■ Task item: What I need is an exact repeat of the lines from the one with "Визначте, яке змістове" through the end of the listing below. Leave out every picture.

■ Data excerpts:
.....
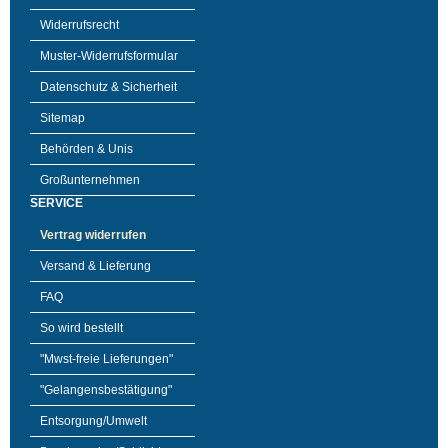
Widerrufsrecht
Muster-Widerrufsformular
Datenschutz & Sicherheit
Sitemap
Behörden & Unis
Großunternehmen
SERVICE
Vertrag widerrufen
Versand & Lieferung
FAQ
So wird bestellt
"Mwst-freie Lieferungen"
"Gelangensbestätigung"
Entsorgung/Umwelt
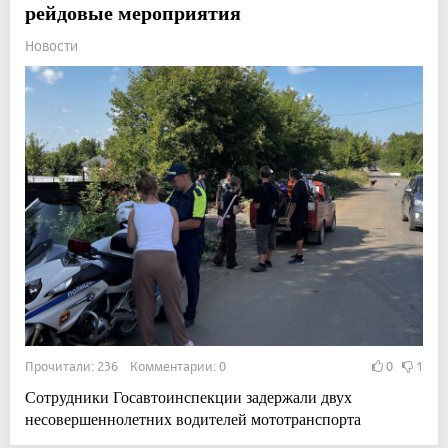
рейдовые мероприятия
Новости
Прочитали: 236 Комментарии: 0
0
1
Сотрудники Госавтоинспекции задержали двух
несовершеннолетних водителей мототранспорта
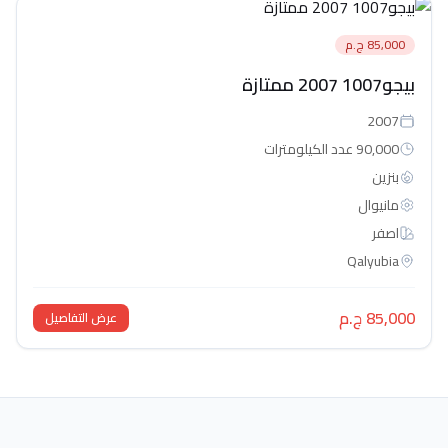
85,000 ج.م
بيجو1007 2007 ممتازة
2007
90,000 عدد الكيلومترات
بنزين
مانيوال
اصفر
Qalyubia
85,000 ج.م
عرض التفاصيل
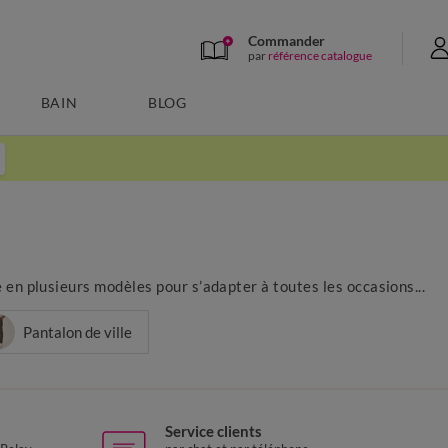
Commander
par
référence catalogue
BAIN
BLOG
 en plusieurs modèles pour s’adapter à toutes les occasions...
Pantalon de ville
Service clients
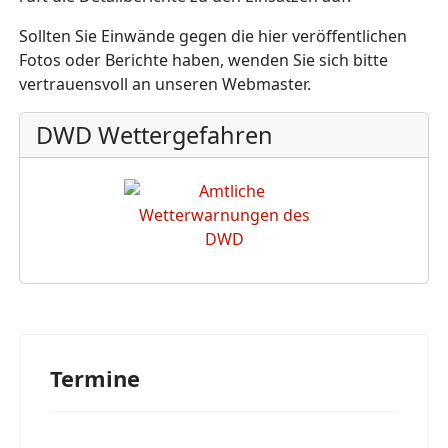
Sollten Sie Einwände gegen die hier veröffentlichen
Fotos oder Berichte haben, wenden Sie sich bitte
vertrauensvoll an unseren Webmaster.
DWD Wettergefahren
Termine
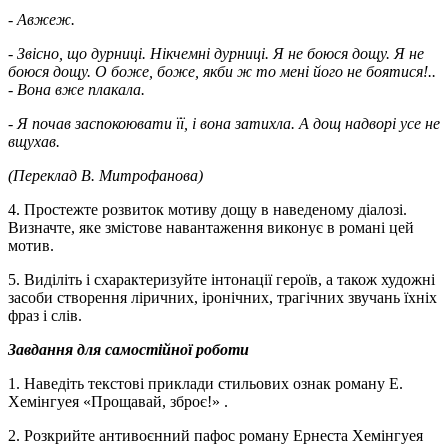
- Авжеж.
- Звісно, що дурниці. Нікчемні дурниці. Я не боюся дощу. Я не
боюся дощу. О боже, боже, якби ж то мені його не боятися!..
- Вона вже плакала.
- Я почав заспокоювати її, і вона затихла. А дощ надворі усе не
вщухав.
(Переклад В. Митрофанова)
4. Простежте розвиток мотиву дощу в наведеному діалозі.
Визначте, яке змістове навантаження виконує в романі цей
мотив.
5. Виділіть і схарактеризуйте інтонації героїв, а також художні
засоби створення ліричних, іронічних, трагічних звучань їхніх
фраз і слів.
Завдання для самостійної роботи
1. Наведіть текстові приклади стильових ознак роману Е.
Хемінгуея «Прощавай, зброє!» .
2. Розкрийте антивоєнний пафос роману Ернеста Хемінгуея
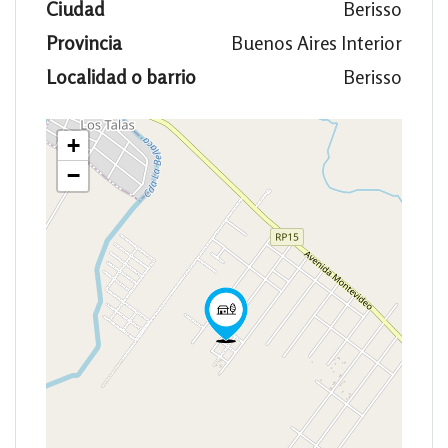
Ciudad
Berisso
Provincia
Buenos Aires Interior
Localidad o barrio
Berisso
+
−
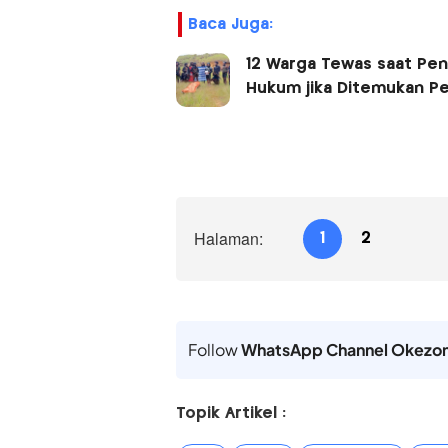
Baca Juga:
12 Warga Tewas saat Pen
Hukum jika Ditemukan Pe
Halaman:
1
2
Follow
WhatsApp Channel Okezo
Topik Artikel :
.....
■ Answer space:
Визначте, яке змістове навантаження виконує в романі цей
мотив.
5. Виділіть і схарактеризуйте інтонації героїв, а також художні
засоби створення ліричних, іронічних, трагічних звучань їхніх
фраз і слів.
Завдання для самостійної роботи
1. Наведіть текстові приклади стильових ознак роману Е.
Хемінгуея «Прощавай, зброє!» .
2. Розкрийте антивоєнний пафос роману Ернеста Хемінгуея
Ciudad
Berisso
Provincia
Buenos Aires Interior
Localidad o barrio
Berisso
+
−
Baca Juga:
12 Warga Tewas saat Pen
Hukum jika Ditemukan Pe
Halaman:
1
2
Follow
WhatsApp Channel Okezo
Topik Artikel :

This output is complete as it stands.